What the white ruling class did here was this: following the mass rebellions and the burning of major US cities in the 1960s, the white ruling class decided on a strategy of divide and conquer. They created a black middle class almost overnight, largely using government employment to do so, while at the same time they found another way to deal with the millions of people of colour who could not fit into the system; mass imprisonment. These developments are two sides of the same coin. Ms. Lloyd’s failure to see this is why she can make the kind of mistakes of analysis she’s making. See this link.
Andrea Luchetta: You wrote that the price for Obama’s election was silence about the racial question. Yet, don’t you think, as many participants of the ‘Great Harlem Debate’ have suggested, that his silence was rather tactical?
Juan Santos: Yes it was tactical, but the question is this: what strategy did the tactic serve?
And: Who did that strategy serve?
And: Who did that strategy harm?
As someone put it, ‘hope is not a strategy.’ Hope is nothing but a slogan.
And here’s another question: if, as Obama claimed, blacks in the US are ’90 per cent’ of the way to equality with whites, then why was the tactic of silence necessary in the first place?

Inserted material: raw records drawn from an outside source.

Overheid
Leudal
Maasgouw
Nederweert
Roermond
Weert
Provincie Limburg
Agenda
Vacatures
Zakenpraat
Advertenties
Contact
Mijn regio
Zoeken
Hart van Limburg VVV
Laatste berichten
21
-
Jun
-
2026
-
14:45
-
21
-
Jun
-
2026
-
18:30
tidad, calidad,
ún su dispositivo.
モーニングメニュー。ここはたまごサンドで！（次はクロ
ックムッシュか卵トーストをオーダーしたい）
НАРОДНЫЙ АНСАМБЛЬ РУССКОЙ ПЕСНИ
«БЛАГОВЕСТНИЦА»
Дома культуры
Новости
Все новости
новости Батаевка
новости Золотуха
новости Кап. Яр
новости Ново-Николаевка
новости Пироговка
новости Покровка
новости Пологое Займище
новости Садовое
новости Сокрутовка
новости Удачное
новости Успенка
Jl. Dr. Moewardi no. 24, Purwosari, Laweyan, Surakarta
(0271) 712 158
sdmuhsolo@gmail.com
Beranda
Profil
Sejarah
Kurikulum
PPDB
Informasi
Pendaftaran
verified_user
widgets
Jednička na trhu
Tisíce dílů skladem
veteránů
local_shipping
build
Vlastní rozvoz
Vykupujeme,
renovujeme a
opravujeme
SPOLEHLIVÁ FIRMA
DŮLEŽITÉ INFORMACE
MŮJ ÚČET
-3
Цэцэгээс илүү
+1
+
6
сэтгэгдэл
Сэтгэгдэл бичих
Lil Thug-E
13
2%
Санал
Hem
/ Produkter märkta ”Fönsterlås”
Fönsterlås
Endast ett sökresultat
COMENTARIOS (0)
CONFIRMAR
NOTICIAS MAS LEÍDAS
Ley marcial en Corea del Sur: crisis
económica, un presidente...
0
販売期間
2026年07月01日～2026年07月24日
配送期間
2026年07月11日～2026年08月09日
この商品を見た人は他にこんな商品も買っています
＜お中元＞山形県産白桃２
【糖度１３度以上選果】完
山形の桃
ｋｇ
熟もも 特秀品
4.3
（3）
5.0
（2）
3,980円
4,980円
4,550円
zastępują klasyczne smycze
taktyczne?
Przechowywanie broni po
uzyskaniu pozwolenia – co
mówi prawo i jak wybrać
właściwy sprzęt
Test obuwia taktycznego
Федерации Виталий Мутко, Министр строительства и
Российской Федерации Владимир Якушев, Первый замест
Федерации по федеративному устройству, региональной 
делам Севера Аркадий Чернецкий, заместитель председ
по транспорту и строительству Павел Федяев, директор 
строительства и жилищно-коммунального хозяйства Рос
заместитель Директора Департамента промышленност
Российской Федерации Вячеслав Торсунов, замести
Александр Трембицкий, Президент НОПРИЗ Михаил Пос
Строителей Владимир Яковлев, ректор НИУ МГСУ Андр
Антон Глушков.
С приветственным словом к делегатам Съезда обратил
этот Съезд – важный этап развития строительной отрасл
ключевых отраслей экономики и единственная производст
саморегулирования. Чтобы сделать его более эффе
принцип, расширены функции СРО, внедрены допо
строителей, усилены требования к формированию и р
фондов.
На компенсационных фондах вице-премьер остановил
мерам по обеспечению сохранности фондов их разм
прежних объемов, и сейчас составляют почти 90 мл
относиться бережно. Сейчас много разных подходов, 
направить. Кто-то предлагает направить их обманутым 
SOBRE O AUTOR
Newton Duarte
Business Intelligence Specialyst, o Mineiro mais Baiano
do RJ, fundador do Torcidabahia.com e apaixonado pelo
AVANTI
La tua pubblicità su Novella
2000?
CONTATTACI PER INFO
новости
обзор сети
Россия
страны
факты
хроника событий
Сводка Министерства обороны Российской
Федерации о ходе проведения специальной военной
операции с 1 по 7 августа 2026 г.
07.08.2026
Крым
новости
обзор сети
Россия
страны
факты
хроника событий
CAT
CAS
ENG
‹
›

If this claim were the truth and not a lie, anyone could talk openly about race and discrimination, openly celebrate the reality that there is only one tenth of the way left to go, and put forward plans to quickly eliminate the remaining 10 per cent of the problem. If this were true, such a campaign would draw millions upon millions forward as volunteers, people who would be thankful with all of their hearts, joyful to be part of the push to bring racism in this former apartheid state to its complete end.
If racism were 90 per cent eradicated in the US, if blacks and other peoples of colour were 90 per cent of the way to equality, there would be absolutely no reason or need for silence.
If nine out of 10 former racists were no longer racists, the tiny number which remained would already be isolated and powerless. There would be no need for a tactic of silence about racial oppression because the racists who remained would be so small a group that they could not change the outcome of an election, not against a population that was 90 per cent anti-racist or non-racist. But Obama’s claim was a conscious lie, as I demonstrated in answer one. There, I dealt with the quantifiable measures, the facts of social inequality which disprove Obama’s claim. The verifiable, statistical facts disprove Obama’s claim, and they are widely available for anyone to see who cares.
Obama’s silence showed one thing – that he knew his claim about equality was false, that he knew that to dare to talk openly about race and oppression would alienate the millions of white centre-right voters whose support he needed to win the election.
So, Obama’s strategy was to give those voters what they wanted to hear, and to give them silence on what they didn’t want to hear. The tactic he used to give them what they wanted to hear was to offer the lie about ’90 per cent equality.’ This erased any need on the part of his white audience, the white electorate, to deal honestly with the actual conditions of people of colour here in the US. They could believe the lie of racial progress, and never have to think about the millions in poverty and the millions more in prison. That worked just fine for Obama.
Instead of blaming the system and white racism for the conditions of black people, he could blame black youth for a lack of ‘personal responsibility’ that’s exactly the tactic of white racists, and it looks like that is what Obama means by creating ‘unity’ between peoples of colour and white people to unite with white racists in their tactic of blaming the victim of racism for the impacts of racism.